I am struggling with querying a JSON column that contains data from an external system.
Consider the following test data:
create table foo
(
foo_id integer primary key,
payload clob,
constraint ensure_json CHECK (payload IS JSON)
);
insert into foo values (1, '{"data": {"k1": 1, "k2": "foo"}, "ref": {"id": 1, "type": "type1"}}');
insert into foo values (2, '{"data": {"k1": 2, "k2": "bar"}, "ref": {"type": "type1", "id":1}}');
I would like to check if the "ref" section contains the key/value pairs "id:1" and "type:type1"

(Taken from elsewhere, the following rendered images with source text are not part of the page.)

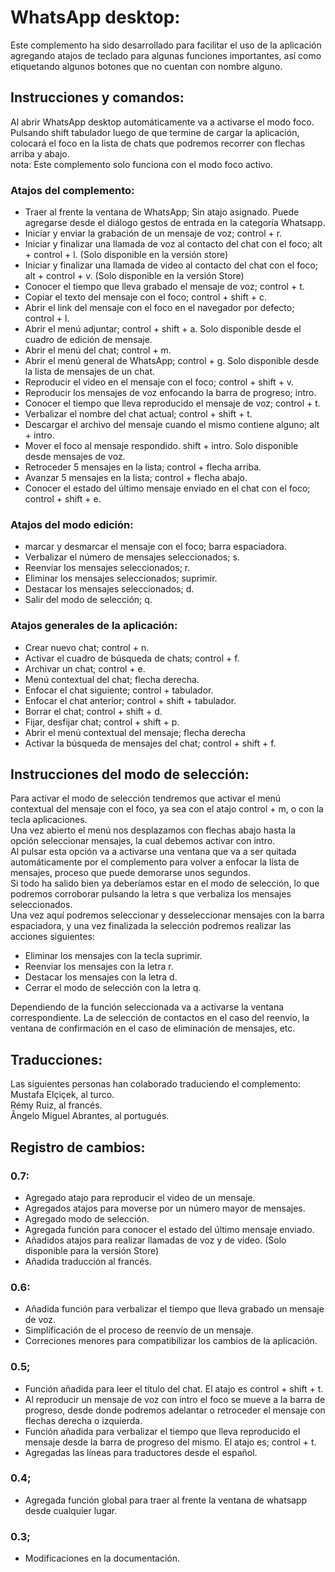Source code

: # WhatsApp desktop:
Este complemento ha sido desarrollado para facilitar el uso de la aplicación agregando atajos de teclado para algunas funciones importantes, así como etiquetando algunos botones que no cuentan con nombre alguno.

## Instrucciones y comandos:
Al abrir WhatsApp desktop automáticamente va a activarse el modo foco. Pulsando shift tabulador luego de que termine de cargar la aplicación, colocará el foco en la lista de chats que podremos recorrer con flechas arriba y abajo.  
nota: Este complemento solo funciona con el modo foco activo.

### Atajos del complemento:

* Traer al frente la ventana de WhatsApp; Sin atajo asignado. Puede agregarse desde el diálogo gestos de entrada en la categoría Whatsapp. 
* Iniciar y enviar la grabación de un mensaje de voz; control + r.
* Iniciar y finalizar una llamada de voz al contacto del chat con el foco; alt + control + l. (Solo disponible en la versión store)
* Iniciar y finalizar una llamada de video al contacto del chat con el foco; alt + control + v. (Solo disponible en la versión Store)
* Conocer el tiempo que lleva grabado el mensaje de voz; control + t.
* Copiar el texto del mensaje con el foco; control + shift + c.
* Abrir el link del mensaje con el foco en el navegador por defecto; control + l.
* Abrir el menú adjuntar; control + shift + a. Solo disponible desde el cuadro de edición de mensaje.
* Abrir el menú del chat; control + m.
* Abrir el menú general de WhatsApp; control + g. Solo disponible desde la lista de mensajes de un chat.
* Reproducir el video en el mensaje con el foco; control + shift + v.
* Reproducir los mensajes de voz enfocando la barra de progreso; intro.
* Conocer el tiempo que lleva reproducido el mensaje de voz; control + t.
* Verbalizar el nombre del chat actual; control + shift + t.
* Descargar el archivo del mensaje cuando el mismo contiene alguno; alt + intro.
* Mover el foco al mensaje respondido. shift + intro. Solo disponible desde mensajes de voz.
* Retroceder 5 mensajes en la lista; control + flecha arriba.
* Avanzar 5 mensajes en la lista; control + flecha abajo.
* Conocer el estado del último mensaje enviado en el chat con el foco; control + shift + e.

### Atajos del modo edición:

* marcar y desmarcar el mensaje con el foco; barra espaciadora.
* Verbalizar el número de mensajes seleccionados; s.
* Reenviar los mensajes seleccionados; r.
* Eliminar los mensajes seleccionados; suprimir.
* Destacar los mensajes seleccionados; d.
* Salir del modo de selección; q.

### Atajos generales de la aplicación:

* Crear nuevo chat; control + n.
* Activar el cuadro de búsqueda de chats; control + f.
* Archivar un chat; control + e.
* Menú contextual del chat; flecha derecha.
* Enfocar el chat siguiente; control + tabulador.
* Enfocar el chat anterior; control + shift + tabulador.
* Borrar el chat; control + shift + d.
* Fijar, desfijar chat; control + shift + p.
* Abrir el menú contextual del mensaje; flecha derecha
* Activar la búsqueda de mensajes del chat; control + shift + f.

## Instrucciones del modo de selección:
Para activar el modo de selección tendremos que activar el menú contextual  del mensaje con el foco, ya sea con el atajo control + m, o con la tecla aplicaciones.  
Una vez abierto el menú nos desplazamos con flechas abajo hasta la opción seleccionar mensajes, la cual debemos activar con intro.  
Al pulsar esta opción va a activarse una ventana que va a ser quitada automáticamente por el complemento para volver a enfocar la lista de mensajes, proceso que puede demorarse unos segundos.  
Si todo ha salido bien ya deberíamos estar en el modo de selección, lo que podremos corroborar pulsando la letra s que verbaliza los mensajes seleccionados.  
Una vez aquí podremos seleccionar y desseleccionar mensajes con la barra espaciadora, y una vez finalizada la selección podremos realizar las acciones siguientes:

* Eliminar los mensajes con la tecla suprimir.
* Reenviar los mensajes con la letra r.
* Destacar los mensajes con la letra d.
* Cerrar el modo de selección con la letra q.

Dependiendo de la función seleccionada va a activarse la ventana correspondiente. La de selección de contactos en el caso del reenvío, la ventana de confirmación en el caso de eliminación de mensajes, etc.
 
## Traducciones:
Las siguientes personas han colaborado traduciendo el complemento:
	Mustafa Elçiçek, al turco.  
	Rémy Ruiz, al francés.  
	Ângelo Miguel Abrantes, al portugués.
	
## Registro de cambios:  
### 0.7:

* Agregado atajo para reproducir el video de un mensaje.
* Agregados atajos para moverse por un número mayor de mensajes.
* Agregado modo de selección.
* Agregada función para conocer el estado del último mensaje enviado.
* Añadidos atajos para realizar llamadas de voz y de video. (Solo disponible para la versión Store)
* Añadida traducción al francés.

### 0.6:

* Añadida función para verbalizar el tiempo que lleva grabado un mensaje de voz.
* Simplificación de el proceso de reenvío de un mensaje.
* Correciones menores para compatibilizar los cambios de la aplicación.

### 0.5;

* Función añadida para leer el título del chat. El atajo es control + shift + t.
* Al reproducir un mensaje de voz con intro el foco se mueve a la barra de progreso, desde donde podremos adelantar o retroceder el mensaje con flechas derecha o izquierda.
* Función añadida para verbalizar el tiempo que lleva reproducido el mensaje desde la barra de progreso del mismo. El atajo es; control + t.
* Agregadas las líneas para traductores desde el español.

### 0.4;

* Agregada función global para traer al frente la ventana de whatsapp desde cualquier lugar.

### 0.3;
* Modificaciones en la documentación.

The keys I want to compare are dynamic and the keys in the JSON are dynamic as well (as I said an external source is providing that). So the following query:
select *
from foo
where json_query(payload, '$.ref') = '{"id":1,"type":"type1"}';
will only return the row with the primary foo_id = 1, but not the other row. Using JSON_OBJECT() instead of the string literal doesn't change anything.
I also tried: json_query(payload, '$.ref') = json_object('id' value 1, 'type' value 'type1') and json_query(payload, '$.ref') = json_query('{"id":1,"type":"type1"}', '$') but again only one row is found
According to the JSON RFC (https://tools.ietf.org/html/rfc7159 ) the order of keys is irrelevant.
So the objects {"id": 1, "type": "type1"} and {"type": "type1", "id": 1} are the same and should be considered equal and the above query should return both rows.
I know I can workaround this, using something like this:
select *
from foo
where json_value(payload, '$.ref.type') = 'type1'
and json_value(payload, '$.ref.id') = '1';
However that requires that the JSON object that is used to query the table has to be parsed and split into its elements. For a simple example like that this is somewhat acceptable but if the JSON is more complicated (or nested on multiple levels) this becomes a nightmare.
Is there any way I can tell Oracle to "normalize" the JSON objects before comparing them?
Or even better: can I tell Oracle to compare them as real "objects" (=key/value pairs) rather the plain strings?
The ideal solution would be one where I can simply have a prepared statement in my Java code and could plug-in an arbitrary JSON as the parameter.
Currently I am testing this on Oracle 12.2.0.1.0 but it would be nice if there was a solution for 12.1 as well.